● Description of the task:
Look through the data below for the string "Example", and copy every line where it turns up.

┌──

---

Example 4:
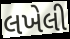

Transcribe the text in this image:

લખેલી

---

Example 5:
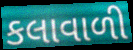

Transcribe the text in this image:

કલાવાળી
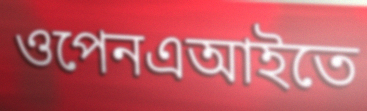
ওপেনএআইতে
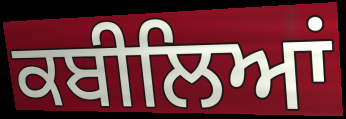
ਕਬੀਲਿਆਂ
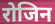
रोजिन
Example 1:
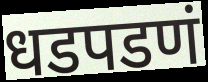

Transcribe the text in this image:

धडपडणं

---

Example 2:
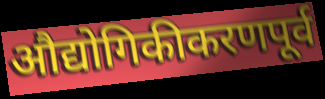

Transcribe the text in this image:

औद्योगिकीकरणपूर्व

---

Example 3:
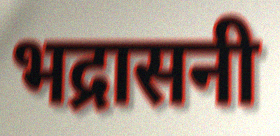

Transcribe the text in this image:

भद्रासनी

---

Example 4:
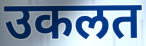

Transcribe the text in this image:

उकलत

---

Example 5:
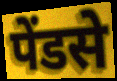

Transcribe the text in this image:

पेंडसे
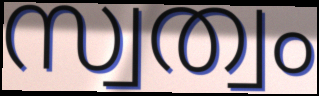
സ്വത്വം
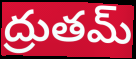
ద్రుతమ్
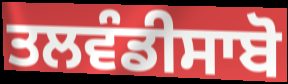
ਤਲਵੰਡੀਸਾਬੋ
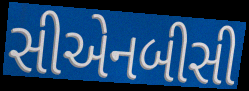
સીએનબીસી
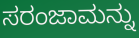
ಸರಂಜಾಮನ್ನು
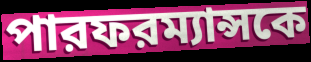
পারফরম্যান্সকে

└──

● Solution:
Example 4:
Example 5:
Example 1:
Example 2:
Example 3:
Example 4:
Example 5:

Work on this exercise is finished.